6th Edition PMBOK® Guide–Process 4.4 Manage Project Knowledge: Definitions

Before I list the tools and techniques involved in this process in the next post, let me first make some distinctions that PMI makes in its discussion of Manage Project Knowledge.

  • Work performance data, work performance information, and work performance reports–work data is generated during the process 4.3 Direct and Manage Project Work.   For example, John worked 20 hours last week on the project and so did Mary.   Work information would take that data, and then make it meaningful to the project team by comparing it to the plan.  If they both were supposed to work that many hours, then fine, the Schedule Performance Index for that work period will be 1.00.   However, if John was supposed to work 40 hours, then only 40 (20 for John plus 20 for Mary) out of 60 scheduled hours were actually done, and the Schedule Performance Index is now, 40/60 or 0.67.   This is work performance information, because it is useful to the team:   it tells them they’re behind schedule!  If they go back to John and find out this is just a temporary problem, and that he will able to make up the time either on the weekend or the following week, then fine.   However, if John says that going forward he is going to only be able to work 20 hours on the project because of other work his functional manager has him doing, then that may be a problem.   The problem uncovered by the work performance information and its solution might be contained in a work performance report, that goes to selected stakeholders.
  • Information vs. knowledge–this is not explicitly as stated in the PMBOK® Guide as I would like.   However, it seems that work performance information is related to a specific project, but knowledge has a more general context, and is therefore transferable from project to project.   That is why knowledge from previous projects is incorporated in Organizational Process Assets such as company guidelines, processes, and procedures, so it can be used on future projects.   However, this body of knowledge is not static; there are lessons learned on a project which could help future projects and that is why the lessons learned register is created by this process, to help transfer new knowledge back to the organization at large.
  • Explicit knowledge vs. implicit knowledge–Explicit knowledge is something that can be written down and codified, whereas implicit knowledge is the skills, experience and expertise that people gain during a project.    Explicit knowledge can be shared using information management systems (see next paragraph), but implicit knowledge is not external but internal, and is only transferable by sharing that experience through conversations and interactions with people.
  • Information management vs. knowledge management–systems for information management include a Project Management Information System such as Microsoft Project, and of course the lessons learned register itself that is compiled during the course of a project.   However, knowledge management techniques are many, because you can share with someone in your company, in discussion forums or meetings, or with someone in your industry, at meetings of communities of practice like the dinner meetings that are held chapters of the Project Management Institute.

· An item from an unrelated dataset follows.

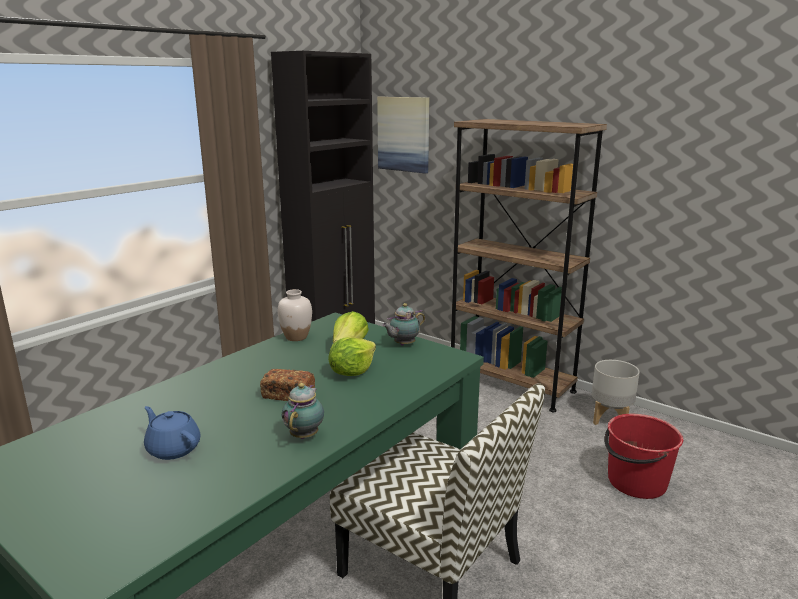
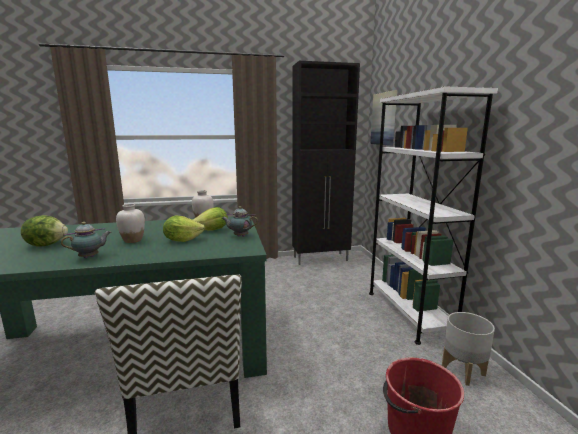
camera: 40 degrees right, 5 degrees down
blue teapot [144,406,201,460] -> lettuce [21,215,68,246]
bread [260,369,315,401] -> white vase [116,204,145,243]
brown bookcase [451,119,607,412] -> white bookcase [369,87,498,345]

The fact that knowledge is shared by conversations and interactions with people means that people who are introverted, like myself, who find these activities more difficult than people who are extroverted, will find themselves potentially at a disadvantage.   This is why I recommend Toastmasters International for anybody who is a project manager; many Project Management Institute chapters have their own Toastmasters club (like the Chicagoland club I belong to), and here you can practice on interactions with people in a supportive atmosphere which will allow you to develop the confidence you need to be able interact with others and transfer knowledge back and forth about project management.